Wegen meines doofen Magens musste ich vorgestern das Ju-Jutsu-Training ausfallen lassen, zu dem ich seit zwei Monaten gehe. Letzte Woche gab es da schon Probleme, weil ich eine Kerze versucht und mir dabei ordentlich die Arme gezerrt habe. Ich unsportliches Ding!

Darüber hinaus, vor zwei Wochen:

Mittrainierende: Ach du Scheiße, was hast DU denn da?

In diesem Augenblick erblicke ich einen kleiner-Finger-großen, buntschillernden Fleck an meinem Oberschenkel.

Ich: Hier, guck mal!

Trainer: Ach du Scheiße, wie ist DAS denn passiert?

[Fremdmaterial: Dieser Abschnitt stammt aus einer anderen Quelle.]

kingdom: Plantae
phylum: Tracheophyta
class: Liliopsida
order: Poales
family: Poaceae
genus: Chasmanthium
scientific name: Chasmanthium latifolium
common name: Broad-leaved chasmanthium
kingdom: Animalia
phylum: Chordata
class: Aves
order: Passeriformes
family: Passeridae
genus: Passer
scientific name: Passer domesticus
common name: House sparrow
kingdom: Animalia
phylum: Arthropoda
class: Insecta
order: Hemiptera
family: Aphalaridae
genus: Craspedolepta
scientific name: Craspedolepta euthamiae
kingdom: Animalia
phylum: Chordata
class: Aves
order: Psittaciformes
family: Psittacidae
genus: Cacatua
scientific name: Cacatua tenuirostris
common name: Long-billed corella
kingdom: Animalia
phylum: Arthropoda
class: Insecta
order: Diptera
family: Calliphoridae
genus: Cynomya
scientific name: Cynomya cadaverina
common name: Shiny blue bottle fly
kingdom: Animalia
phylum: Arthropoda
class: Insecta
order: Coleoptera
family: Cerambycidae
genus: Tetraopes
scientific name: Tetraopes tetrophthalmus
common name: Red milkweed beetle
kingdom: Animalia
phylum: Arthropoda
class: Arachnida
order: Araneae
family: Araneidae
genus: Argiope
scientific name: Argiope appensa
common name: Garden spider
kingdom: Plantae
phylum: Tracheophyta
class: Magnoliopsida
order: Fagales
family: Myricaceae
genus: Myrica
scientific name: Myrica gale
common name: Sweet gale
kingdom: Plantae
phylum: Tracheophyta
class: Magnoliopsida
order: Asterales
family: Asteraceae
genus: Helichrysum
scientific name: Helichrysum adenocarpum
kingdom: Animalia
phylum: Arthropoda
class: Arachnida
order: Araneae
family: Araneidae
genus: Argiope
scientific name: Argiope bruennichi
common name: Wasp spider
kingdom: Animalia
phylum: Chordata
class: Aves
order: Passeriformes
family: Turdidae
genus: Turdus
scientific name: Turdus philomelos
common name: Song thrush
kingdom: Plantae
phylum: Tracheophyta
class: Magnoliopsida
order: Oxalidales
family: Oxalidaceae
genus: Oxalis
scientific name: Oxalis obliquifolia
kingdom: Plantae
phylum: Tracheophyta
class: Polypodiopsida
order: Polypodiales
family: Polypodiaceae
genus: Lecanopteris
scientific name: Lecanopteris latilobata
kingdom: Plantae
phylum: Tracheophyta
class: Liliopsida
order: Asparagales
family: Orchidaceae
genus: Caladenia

Ich: Könntest du beim letzten Training gewesen sein.

Trainer: Ouuuuh!

Tagesordnungspunkt 3: (noch mehr) gute Freizeitaktivitäten

Letztes Wochenende bekam ich die Gelegenheit, einen Escape Room zu besuchen. Es war wirklich unterhaltsam. Wir waren 60 Minuten in einem Raum eingesperrt und mussten unter Zuhilfenahme des Raumes versuchen, uns daraus zu befreien. Viel mehr darf ich jetzt nicht dazu sagen und zumindest bei dem Veranstalter, den ich genutzt hatte, darf ich auch nie wieder in diesen einen Raum rein. Aber es ist sehr gut und ich kann es jedem nur empfehlen.

Heute Abend werde ich arabisch essen und freue mich schon darauf. Inspiriert wurde ich dazu von meiner Arbeit, auf der es innerhalb von drei Tagen zwei Mal überraschend arabisches Essen gab. Und es ist so lecker!